**Work required**:
Copy the listing word for word, from its first line through the line containing "sometime in October.", including that line.

**Data**:
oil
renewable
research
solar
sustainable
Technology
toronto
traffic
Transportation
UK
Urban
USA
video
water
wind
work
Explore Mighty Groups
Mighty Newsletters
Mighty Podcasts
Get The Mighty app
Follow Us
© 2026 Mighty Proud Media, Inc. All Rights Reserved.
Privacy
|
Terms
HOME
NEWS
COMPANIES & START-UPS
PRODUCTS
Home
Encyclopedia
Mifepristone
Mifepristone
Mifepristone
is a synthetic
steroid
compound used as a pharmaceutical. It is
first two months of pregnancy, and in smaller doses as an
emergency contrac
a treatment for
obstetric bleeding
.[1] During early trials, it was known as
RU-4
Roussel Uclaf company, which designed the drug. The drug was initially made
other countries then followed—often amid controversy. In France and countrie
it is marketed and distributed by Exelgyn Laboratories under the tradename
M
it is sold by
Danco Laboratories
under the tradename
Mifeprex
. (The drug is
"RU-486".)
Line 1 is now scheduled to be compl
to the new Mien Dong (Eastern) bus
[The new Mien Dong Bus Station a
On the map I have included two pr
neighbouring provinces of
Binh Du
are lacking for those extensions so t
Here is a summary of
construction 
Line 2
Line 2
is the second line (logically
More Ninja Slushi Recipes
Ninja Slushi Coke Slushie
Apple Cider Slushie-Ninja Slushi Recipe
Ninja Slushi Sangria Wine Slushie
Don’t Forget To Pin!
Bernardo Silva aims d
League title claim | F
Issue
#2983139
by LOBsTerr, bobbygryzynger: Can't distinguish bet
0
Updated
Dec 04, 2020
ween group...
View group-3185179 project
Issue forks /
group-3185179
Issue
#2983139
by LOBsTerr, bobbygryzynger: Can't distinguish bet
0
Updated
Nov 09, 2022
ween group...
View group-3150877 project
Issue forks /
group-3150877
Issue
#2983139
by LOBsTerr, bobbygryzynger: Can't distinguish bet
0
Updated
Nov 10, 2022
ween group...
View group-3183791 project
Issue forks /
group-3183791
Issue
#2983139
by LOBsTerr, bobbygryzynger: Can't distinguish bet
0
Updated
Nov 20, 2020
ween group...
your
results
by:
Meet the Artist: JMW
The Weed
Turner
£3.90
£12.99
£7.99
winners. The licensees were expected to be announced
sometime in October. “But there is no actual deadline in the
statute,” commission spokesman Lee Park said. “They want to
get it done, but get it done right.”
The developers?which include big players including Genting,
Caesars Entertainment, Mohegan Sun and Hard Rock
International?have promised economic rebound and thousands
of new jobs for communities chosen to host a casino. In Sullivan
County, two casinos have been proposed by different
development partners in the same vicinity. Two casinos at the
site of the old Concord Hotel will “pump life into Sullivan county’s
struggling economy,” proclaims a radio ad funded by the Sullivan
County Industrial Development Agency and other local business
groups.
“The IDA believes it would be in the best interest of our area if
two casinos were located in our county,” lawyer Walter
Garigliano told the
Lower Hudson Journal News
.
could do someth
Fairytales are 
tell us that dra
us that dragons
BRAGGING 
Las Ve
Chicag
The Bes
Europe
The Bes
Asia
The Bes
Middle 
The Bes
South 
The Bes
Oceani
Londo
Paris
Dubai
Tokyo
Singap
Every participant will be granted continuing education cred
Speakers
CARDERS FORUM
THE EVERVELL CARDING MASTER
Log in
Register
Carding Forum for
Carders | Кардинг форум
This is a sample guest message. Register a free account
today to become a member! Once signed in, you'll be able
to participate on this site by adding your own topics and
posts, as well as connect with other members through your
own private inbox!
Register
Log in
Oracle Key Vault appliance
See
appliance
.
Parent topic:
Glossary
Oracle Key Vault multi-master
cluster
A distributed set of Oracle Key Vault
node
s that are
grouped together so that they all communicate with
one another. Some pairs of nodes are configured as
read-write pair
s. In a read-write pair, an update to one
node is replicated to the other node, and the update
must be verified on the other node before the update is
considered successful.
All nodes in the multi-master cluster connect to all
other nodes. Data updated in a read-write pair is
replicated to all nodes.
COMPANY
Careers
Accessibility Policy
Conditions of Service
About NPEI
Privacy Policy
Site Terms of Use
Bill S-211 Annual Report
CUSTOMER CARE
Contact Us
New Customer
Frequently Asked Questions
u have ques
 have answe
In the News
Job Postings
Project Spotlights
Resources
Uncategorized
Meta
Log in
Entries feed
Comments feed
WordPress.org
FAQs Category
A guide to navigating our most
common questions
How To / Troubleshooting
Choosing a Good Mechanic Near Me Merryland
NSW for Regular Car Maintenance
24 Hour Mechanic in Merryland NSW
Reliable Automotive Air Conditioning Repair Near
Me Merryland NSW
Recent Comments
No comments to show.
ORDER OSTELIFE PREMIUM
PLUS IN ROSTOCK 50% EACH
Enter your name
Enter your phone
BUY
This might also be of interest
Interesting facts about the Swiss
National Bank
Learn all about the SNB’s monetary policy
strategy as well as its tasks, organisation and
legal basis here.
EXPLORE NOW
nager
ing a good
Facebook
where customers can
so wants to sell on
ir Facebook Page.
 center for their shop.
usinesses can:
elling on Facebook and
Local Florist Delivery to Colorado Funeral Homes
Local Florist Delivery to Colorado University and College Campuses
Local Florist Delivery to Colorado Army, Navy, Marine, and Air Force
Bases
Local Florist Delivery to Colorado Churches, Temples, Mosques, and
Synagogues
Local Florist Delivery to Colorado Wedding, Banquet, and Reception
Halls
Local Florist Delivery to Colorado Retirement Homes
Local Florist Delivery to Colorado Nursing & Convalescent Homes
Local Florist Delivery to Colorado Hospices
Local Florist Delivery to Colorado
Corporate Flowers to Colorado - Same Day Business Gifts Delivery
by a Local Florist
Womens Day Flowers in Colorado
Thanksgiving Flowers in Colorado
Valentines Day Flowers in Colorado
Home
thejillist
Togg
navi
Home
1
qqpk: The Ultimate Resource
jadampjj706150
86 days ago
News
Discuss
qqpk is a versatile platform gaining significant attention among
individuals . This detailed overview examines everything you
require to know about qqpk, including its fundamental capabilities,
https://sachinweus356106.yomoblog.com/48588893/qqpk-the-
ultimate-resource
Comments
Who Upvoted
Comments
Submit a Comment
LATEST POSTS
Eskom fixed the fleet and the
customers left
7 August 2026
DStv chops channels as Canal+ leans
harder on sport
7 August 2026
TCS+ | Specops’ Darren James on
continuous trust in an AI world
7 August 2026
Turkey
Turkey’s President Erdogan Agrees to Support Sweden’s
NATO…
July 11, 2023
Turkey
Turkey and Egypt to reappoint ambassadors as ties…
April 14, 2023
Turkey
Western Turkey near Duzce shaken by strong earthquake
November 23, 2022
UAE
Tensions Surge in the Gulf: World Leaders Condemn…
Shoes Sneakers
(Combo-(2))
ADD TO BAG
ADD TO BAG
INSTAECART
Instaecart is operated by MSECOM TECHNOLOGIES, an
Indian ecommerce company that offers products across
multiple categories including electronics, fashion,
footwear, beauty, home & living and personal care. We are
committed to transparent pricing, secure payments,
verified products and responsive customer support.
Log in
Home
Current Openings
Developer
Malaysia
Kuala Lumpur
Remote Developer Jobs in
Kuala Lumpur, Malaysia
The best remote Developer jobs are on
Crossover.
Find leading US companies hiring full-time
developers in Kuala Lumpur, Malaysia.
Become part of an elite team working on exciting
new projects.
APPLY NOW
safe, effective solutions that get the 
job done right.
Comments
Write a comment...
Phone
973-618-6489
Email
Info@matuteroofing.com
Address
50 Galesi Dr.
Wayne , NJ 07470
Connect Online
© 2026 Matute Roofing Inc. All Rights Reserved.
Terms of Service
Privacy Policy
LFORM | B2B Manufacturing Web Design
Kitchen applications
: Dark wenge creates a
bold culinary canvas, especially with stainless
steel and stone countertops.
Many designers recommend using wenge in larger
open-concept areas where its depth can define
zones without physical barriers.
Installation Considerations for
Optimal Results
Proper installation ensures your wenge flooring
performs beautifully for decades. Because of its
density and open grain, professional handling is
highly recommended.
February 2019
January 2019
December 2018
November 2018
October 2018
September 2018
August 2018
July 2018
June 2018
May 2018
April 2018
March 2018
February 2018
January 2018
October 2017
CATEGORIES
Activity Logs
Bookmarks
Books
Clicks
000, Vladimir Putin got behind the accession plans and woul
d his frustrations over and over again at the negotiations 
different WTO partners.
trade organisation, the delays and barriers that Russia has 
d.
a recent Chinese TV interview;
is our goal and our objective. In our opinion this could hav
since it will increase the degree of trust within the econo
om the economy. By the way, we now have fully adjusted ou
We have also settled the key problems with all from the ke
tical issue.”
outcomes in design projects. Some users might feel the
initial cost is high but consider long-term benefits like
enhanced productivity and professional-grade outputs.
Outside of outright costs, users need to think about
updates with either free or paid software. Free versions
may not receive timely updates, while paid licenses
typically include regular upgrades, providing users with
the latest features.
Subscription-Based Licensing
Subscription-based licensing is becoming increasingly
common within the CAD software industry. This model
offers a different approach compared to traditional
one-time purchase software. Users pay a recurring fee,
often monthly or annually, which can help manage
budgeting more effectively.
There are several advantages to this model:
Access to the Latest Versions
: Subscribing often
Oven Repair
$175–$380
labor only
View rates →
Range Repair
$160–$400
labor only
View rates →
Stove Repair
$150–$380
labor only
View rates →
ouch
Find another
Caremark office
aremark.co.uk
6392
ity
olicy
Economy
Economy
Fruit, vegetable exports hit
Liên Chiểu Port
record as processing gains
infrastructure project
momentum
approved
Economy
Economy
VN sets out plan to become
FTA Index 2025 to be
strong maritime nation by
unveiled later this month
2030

**Written answer**:
oil
renewable
research
solar
sustainable
Technology
toronto
traffic
Transportation
UK
Urban
USA
video
water
wind
work
Explore Mighty Groups
Mighty Newsletters
Mighty Podcasts
Get The Mighty app
Follow Us
© 2026 Mighty Proud Media, Inc. All Rights Reserved.
Privacy
|
Terms
HOME
NEWS
COMPANIES & START-UPS
PRODUCTS
Home
Encyclopedia
Mifepristone
Mifepristone
Mifepristone
is a synthetic
steroid
compound used as a pharmaceutical. It is
first two months of pregnancy, and in smaller doses as an
emergency contrac
a treatment for
obstetric bleeding
.[1] During early trials, it was known as
RU-4
Roussel Uclaf company, which designed the drug. The drug was initially made
other countries then followed—often amid controversy. In France and countrie
it is marketed and distributed by Exelgyn Laboratories under the tradename
M
it is sold by
Danco Laboratories
under the tradename
Mifeprex
. (The drug is
"RU-486".)
Line 1 is now scheduled to be compl
to the new Mien Dong (Eastern) bus
[The new Mien Dong Bus Station a
On the map I have included two pr
neighbouring provinces of
Binh Du
are lacking for those extensions so t
Here is a summary of
construction 
Line 2
Line 2
is the second line (logically
More Ninja Slushi Recipes
Ninja Slushi Coke Slushie
Apple Cider Slushie-Ninja Slushi Recipe
Ninja Slushi Sangria Wine Slushie
Don’t Forget To Pin!
Bernardo Silva aims d
League title claim | F
Issue
#2983139
by LOBsTerr, bobbygryzynger: Can't distinguish bet
0
Updated
Dec 04, 2020
ween group...
View group-3185179 project
Issue forks /
group-3185179
Issue
#2983139
by LOBsTerr, bobbygryzynger: Can't distinguish bet
0
Updated
Nov 09, 2022
ween group...
View group-3150877 project
Issue forks /
group-3150877
Issue
#2983139
by LOBsTerr, bobbygryzynger: Can't distinguish bet
0
Updated
Nov 10, 2022
ween group...
View group-3183791 project
Issue forks /
group-3183791
Issue
#2983139
by LOBsTerr, bobbygryzynger: Can't distinguish bet
0
Updated
Nov 20, 2020
ween group...
your
results
by:
Meet the Artist: JMW
The Weed
Turner
£3.90
£12.99
£7.99
winners. The licensees were expected to be announced
sometime in October. “But there is no actual deadline in the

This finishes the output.